··· Provided data ···

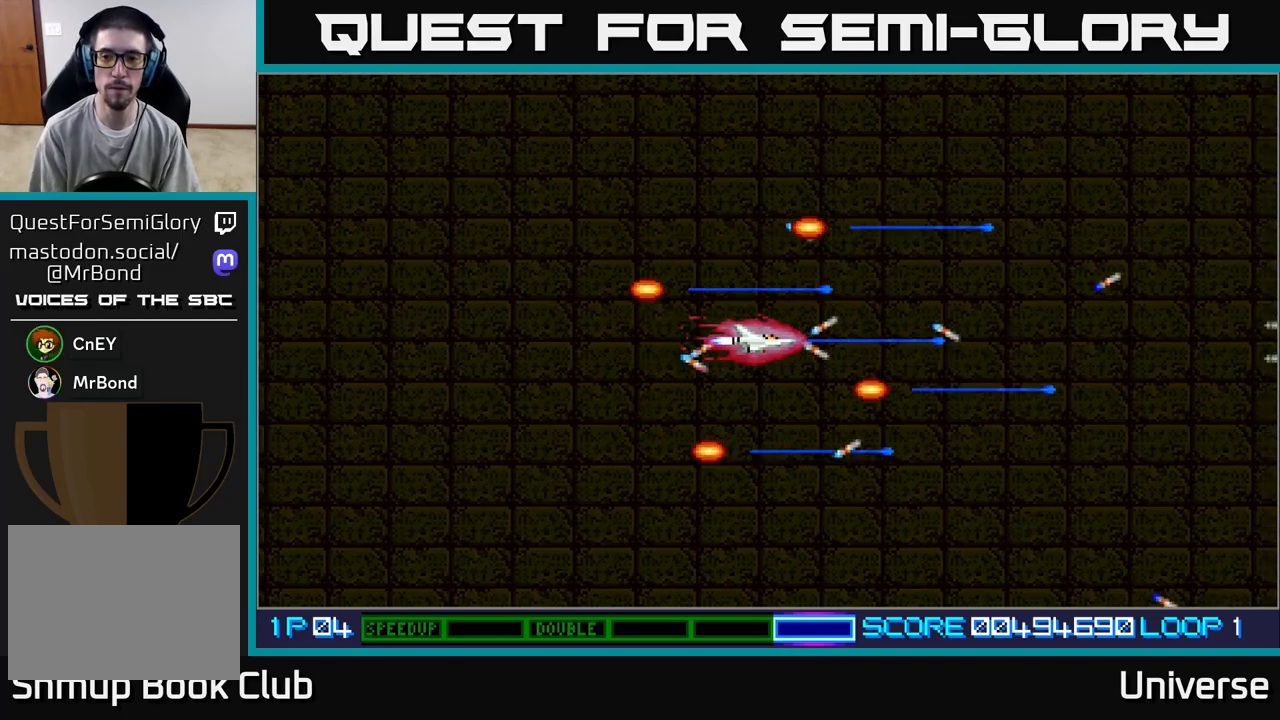
{"buttons": [], "left_stick": "center", "events": [[33, "A", "up"], [150, "A", "down"], [217, "A", "up"], [350, "A", "down"], [417, "A", "up"]]}
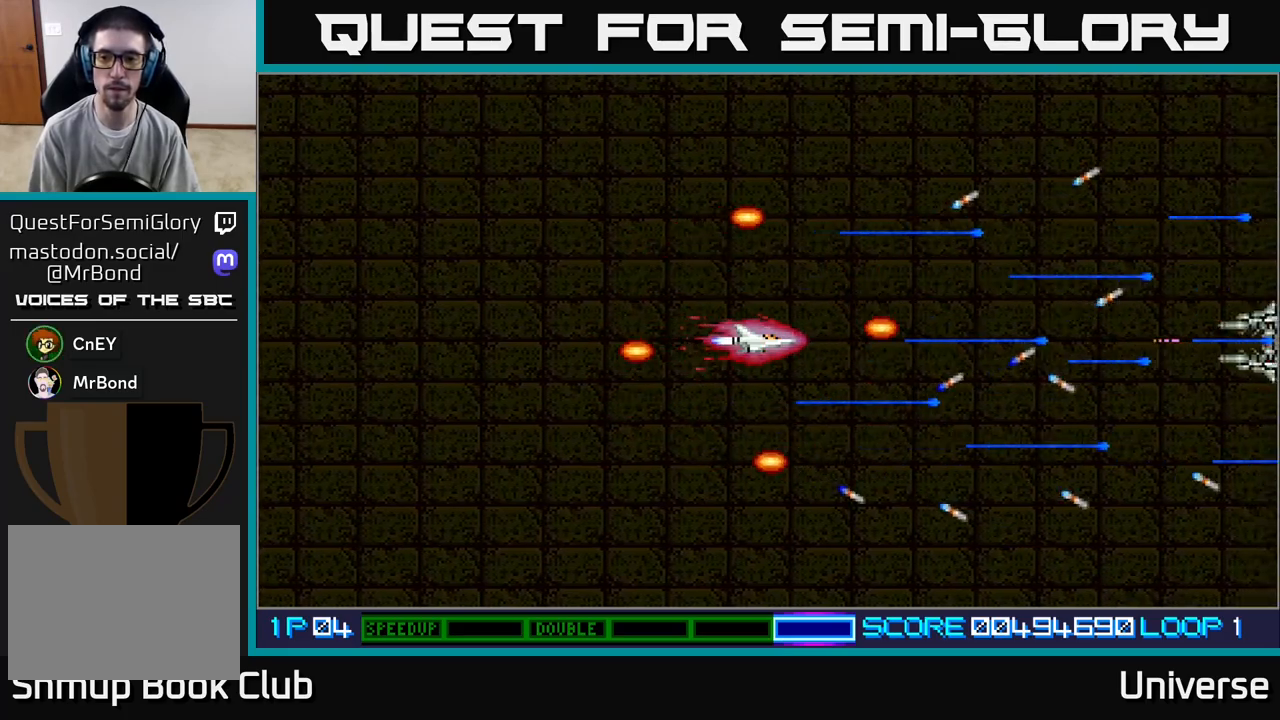
{"buttons": ["A"], "left_stick": "center", "events": [[33, "A", "down"]]}
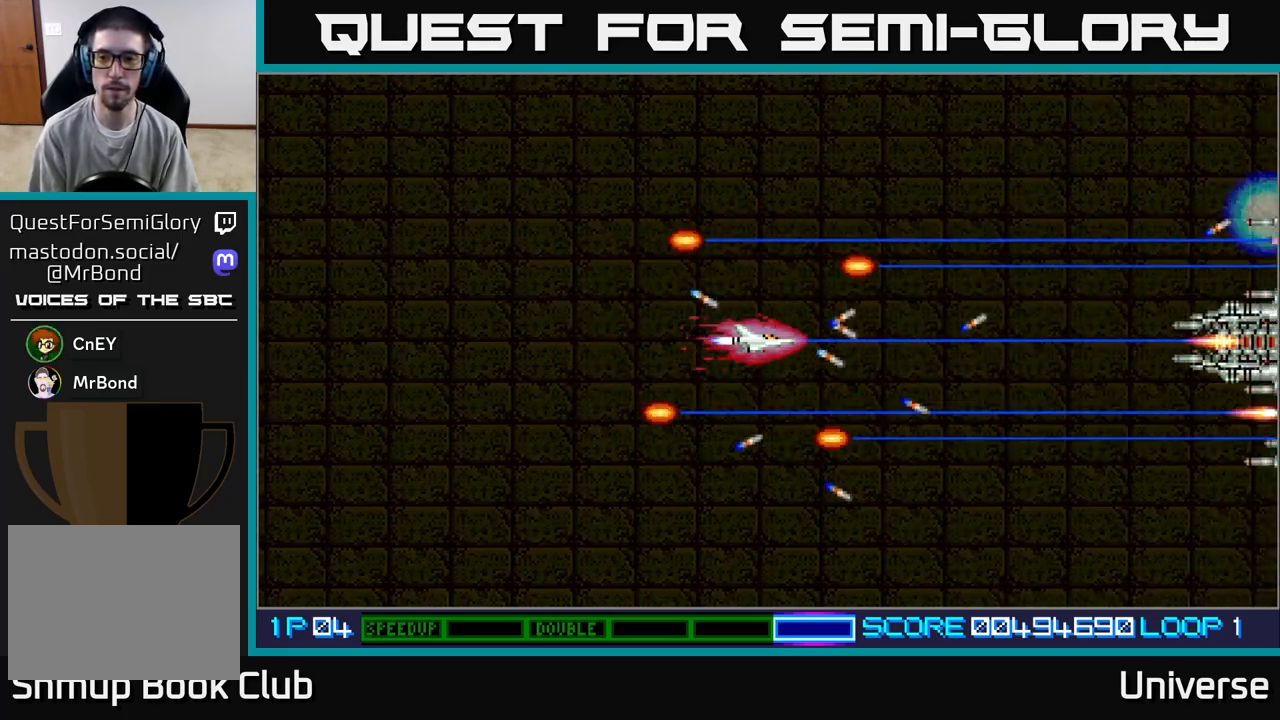
{"buttons": ["A", "DPAD_LEFT"], "left_stick": "center", "events": [[67, "DPAD_LEFT", "down"]]}
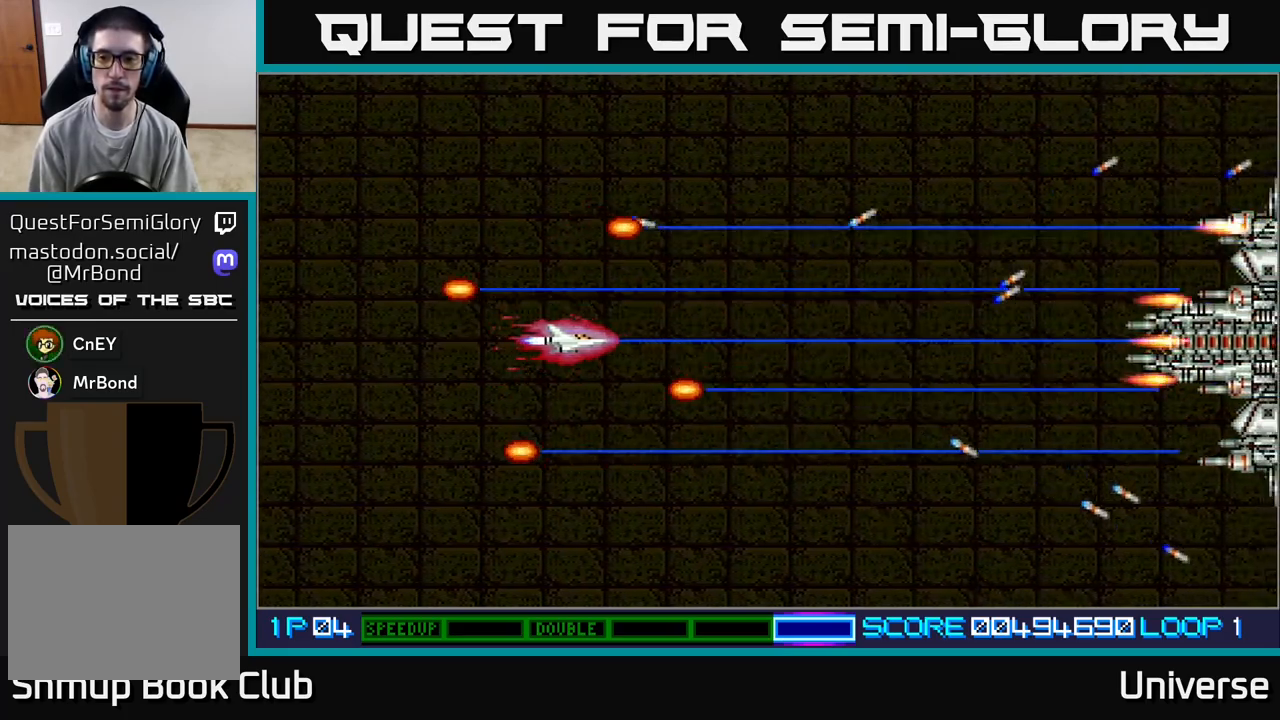
{"buttons": ["A"], "left_stick": "center", "events": [[350, "DPAD_LEFT", "up"]]}
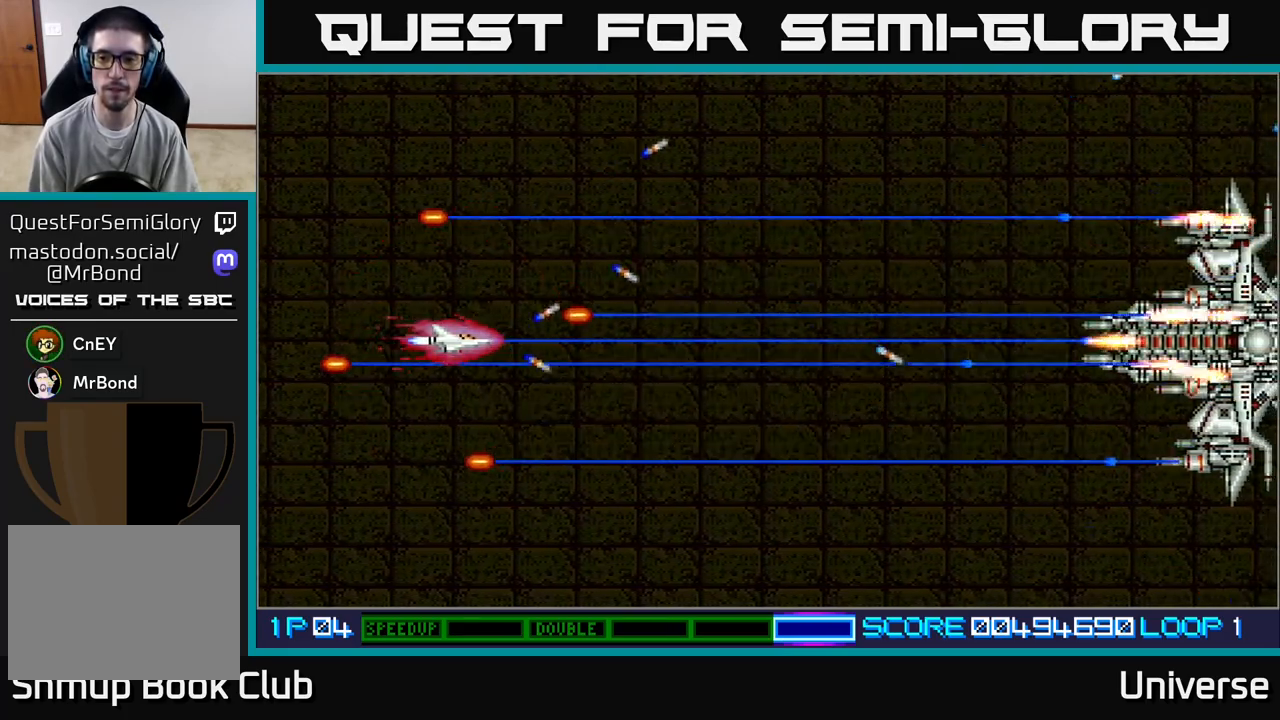
{"buttons": ["A"], "left_stick": "center", "events": []}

···

▸ Task to carry out: Print the records exactly and omit all pictures.

▸ Your solution:
{"buttons": [], "left_stick": "center", "events": [[33, "A", "up"], [150, "A", "down"], [217, "A", "up"], [350, "A", "down"], [417, "A", "up"]]}
{"buttons": ["A"], "left_stick": "center", "events": [[33, "A", "down"]]}
{"buttons": ["A", "DPAD_LEFT"], "left_stick": "center", "events": [[67, "DPAD_LEFT", "down"]]}
{"buttons": ["A"], "left_stick": "center", "events": [[350, "DPAD_LEFT", "up"]]}
{"buttons": ["A"], "left_stick": "center", "events": []}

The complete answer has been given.